Chercheuse clinicienne / Chief Medical Officer, INRIA / Ki-elements
Dr. Alexandra König is a trained neuropsychologist at the Memory Clinic and Research Center at the University hospital in Nice and an associate clinical researcher at the Cobtek (Cognition, Behaviour, Technology) lab at the University Côte d’azur and the French Institute for Research in Computer Science and Automation (INRIA), Sophia Antipolis in France.
She graduated with a BSc in Psychology from University of Montreal, Canada and a MSc in Neuropsychology from Maastricht University, Netherlands. In 2015, she obtained her Phd in Neuroscience from the School of Mental health and Neuroscience at Maastricht University, Netherlands, and fulfilled a post-doctoral fellowship at the Intelligent Assistive Technology and Systems Lab (IATSL) at the University of Toronto and the Computational Health Informatics Lab (CHIL) at the University of Waterloo, Canada.

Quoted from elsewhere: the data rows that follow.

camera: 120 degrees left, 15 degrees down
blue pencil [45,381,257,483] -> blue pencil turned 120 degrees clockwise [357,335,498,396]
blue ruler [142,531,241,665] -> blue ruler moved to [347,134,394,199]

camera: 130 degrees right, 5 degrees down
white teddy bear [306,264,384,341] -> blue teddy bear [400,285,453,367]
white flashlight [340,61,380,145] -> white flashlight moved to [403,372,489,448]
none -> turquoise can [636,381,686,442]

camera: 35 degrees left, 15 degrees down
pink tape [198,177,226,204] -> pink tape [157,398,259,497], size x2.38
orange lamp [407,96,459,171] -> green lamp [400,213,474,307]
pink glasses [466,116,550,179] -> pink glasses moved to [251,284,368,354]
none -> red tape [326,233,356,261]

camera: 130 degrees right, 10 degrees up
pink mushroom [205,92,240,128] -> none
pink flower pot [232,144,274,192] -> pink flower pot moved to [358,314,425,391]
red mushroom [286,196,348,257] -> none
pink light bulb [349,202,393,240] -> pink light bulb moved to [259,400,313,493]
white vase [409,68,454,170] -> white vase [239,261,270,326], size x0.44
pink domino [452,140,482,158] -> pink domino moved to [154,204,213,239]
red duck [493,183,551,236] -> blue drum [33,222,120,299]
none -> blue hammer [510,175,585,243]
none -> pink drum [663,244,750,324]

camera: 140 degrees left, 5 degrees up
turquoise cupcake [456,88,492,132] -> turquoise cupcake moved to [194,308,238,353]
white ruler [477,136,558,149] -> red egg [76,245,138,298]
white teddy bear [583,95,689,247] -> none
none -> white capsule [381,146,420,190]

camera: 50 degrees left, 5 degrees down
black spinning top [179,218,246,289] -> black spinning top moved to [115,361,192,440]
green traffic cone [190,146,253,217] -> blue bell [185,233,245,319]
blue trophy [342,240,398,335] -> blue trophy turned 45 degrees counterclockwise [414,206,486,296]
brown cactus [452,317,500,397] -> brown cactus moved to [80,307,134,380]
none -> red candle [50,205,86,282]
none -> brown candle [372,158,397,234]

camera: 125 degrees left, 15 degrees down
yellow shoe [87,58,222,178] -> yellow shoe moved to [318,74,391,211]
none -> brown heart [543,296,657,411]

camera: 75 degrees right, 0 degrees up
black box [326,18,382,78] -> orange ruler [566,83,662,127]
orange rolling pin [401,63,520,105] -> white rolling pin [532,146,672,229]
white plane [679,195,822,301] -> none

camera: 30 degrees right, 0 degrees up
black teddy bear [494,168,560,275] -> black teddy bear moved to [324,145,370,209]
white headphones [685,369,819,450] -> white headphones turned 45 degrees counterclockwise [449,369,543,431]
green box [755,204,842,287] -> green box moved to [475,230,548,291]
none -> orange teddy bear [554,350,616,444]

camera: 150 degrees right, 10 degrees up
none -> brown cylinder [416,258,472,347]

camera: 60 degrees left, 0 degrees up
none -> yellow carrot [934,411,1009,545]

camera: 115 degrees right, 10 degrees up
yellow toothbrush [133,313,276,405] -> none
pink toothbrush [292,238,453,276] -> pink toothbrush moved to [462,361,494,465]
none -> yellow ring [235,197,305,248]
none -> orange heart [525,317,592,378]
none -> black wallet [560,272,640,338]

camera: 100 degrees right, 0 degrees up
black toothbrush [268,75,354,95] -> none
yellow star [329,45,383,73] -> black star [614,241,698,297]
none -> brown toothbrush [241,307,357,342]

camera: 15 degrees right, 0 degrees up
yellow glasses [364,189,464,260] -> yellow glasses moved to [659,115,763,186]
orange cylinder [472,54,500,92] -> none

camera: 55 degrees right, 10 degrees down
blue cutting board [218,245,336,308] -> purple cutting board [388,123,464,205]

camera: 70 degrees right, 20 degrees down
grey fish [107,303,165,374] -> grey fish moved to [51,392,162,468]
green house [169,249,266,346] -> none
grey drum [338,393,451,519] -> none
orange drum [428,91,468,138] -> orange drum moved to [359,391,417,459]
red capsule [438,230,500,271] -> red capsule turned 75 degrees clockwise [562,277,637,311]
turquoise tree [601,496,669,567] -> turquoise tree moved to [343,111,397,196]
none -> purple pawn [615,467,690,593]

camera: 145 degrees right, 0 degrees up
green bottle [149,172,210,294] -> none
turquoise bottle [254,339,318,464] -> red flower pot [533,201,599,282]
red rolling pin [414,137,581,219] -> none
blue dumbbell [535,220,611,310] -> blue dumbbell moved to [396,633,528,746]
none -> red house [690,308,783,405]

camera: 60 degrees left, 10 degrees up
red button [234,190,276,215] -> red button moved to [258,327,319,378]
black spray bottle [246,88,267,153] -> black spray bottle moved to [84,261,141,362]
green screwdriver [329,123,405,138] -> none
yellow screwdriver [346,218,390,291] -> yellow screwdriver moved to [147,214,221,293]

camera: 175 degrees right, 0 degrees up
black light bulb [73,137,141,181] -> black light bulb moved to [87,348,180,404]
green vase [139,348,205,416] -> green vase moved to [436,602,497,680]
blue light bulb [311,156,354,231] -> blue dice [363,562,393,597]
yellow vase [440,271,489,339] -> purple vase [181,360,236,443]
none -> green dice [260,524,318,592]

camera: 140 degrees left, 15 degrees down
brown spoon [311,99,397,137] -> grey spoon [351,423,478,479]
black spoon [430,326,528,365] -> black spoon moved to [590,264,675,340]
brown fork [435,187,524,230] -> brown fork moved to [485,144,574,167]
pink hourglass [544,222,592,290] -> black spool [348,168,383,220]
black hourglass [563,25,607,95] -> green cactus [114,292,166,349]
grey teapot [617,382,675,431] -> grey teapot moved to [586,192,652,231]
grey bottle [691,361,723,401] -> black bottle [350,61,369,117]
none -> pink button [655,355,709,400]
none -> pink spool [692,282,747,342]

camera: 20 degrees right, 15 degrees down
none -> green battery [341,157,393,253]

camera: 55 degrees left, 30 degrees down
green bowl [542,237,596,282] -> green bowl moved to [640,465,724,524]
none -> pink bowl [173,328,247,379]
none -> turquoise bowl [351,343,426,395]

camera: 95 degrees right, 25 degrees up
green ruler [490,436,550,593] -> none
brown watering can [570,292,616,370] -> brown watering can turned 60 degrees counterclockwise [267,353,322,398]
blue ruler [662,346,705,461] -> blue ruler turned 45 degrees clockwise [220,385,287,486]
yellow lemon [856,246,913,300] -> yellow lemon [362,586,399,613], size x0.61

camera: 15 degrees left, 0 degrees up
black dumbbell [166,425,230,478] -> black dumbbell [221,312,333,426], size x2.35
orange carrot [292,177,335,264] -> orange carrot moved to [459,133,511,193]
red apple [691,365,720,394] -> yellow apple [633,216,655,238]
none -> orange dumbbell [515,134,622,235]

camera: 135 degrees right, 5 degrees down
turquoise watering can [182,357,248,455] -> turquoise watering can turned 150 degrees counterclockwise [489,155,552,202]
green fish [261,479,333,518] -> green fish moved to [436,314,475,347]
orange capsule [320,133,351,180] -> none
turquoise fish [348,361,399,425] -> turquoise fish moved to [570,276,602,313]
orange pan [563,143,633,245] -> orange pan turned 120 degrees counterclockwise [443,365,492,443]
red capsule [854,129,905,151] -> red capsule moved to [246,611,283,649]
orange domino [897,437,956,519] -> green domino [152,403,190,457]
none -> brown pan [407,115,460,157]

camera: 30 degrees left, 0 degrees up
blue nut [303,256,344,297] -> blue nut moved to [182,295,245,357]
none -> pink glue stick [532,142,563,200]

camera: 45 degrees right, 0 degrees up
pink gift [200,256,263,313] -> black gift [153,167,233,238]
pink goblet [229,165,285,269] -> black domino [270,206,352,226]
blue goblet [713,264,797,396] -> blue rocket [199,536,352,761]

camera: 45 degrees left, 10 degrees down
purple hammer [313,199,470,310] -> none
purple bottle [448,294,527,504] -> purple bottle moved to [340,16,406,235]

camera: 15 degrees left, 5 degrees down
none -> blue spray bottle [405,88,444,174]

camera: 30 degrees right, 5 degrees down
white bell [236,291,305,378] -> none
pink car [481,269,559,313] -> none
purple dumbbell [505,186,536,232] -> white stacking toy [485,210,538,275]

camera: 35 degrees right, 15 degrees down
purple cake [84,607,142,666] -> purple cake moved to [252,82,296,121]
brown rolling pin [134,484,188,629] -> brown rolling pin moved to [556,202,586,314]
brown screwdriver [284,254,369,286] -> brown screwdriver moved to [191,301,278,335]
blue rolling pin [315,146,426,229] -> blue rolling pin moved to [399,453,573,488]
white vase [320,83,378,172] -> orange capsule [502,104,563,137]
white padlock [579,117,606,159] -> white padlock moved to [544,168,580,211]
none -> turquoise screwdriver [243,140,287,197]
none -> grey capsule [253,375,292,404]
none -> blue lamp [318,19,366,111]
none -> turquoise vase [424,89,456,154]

Her primary research domains are Neuropsychology, Geriatrics, Neurology and Psychiatry with a focus on the intersection of Ageing and Technology, namely the use of Artificial Intelligence for improved and timely neurocognitive assessments in neurodegenerative and neuropsychiatric diseases. Furthermore, she is involved in the design of non pharmacological interventions for dementia patients involving assistive technologies. She worked in various national and international research projects, coordinated for the French Memory clinic the European FP7 project ‘Dem@care’, and the EIT Digital project ‘ELEMENT’. She is the coordinator of the European EIT health project ‘DeepSpa’ which aims to develop a telecommunication-based platform for pre-screening and monitoring of patients in clinical trials. Built on existing speech and image analysis technologies, it will allow to remotely conduct neurocognitive tests and potentially detect earlier signs of decline.
Alexandra is author of over 30 journal and conference papers. She is co-founder of the start-up ‘ki-elements’, which develops a software for digitalized cognitive tests supplemented by automatic speech analysis.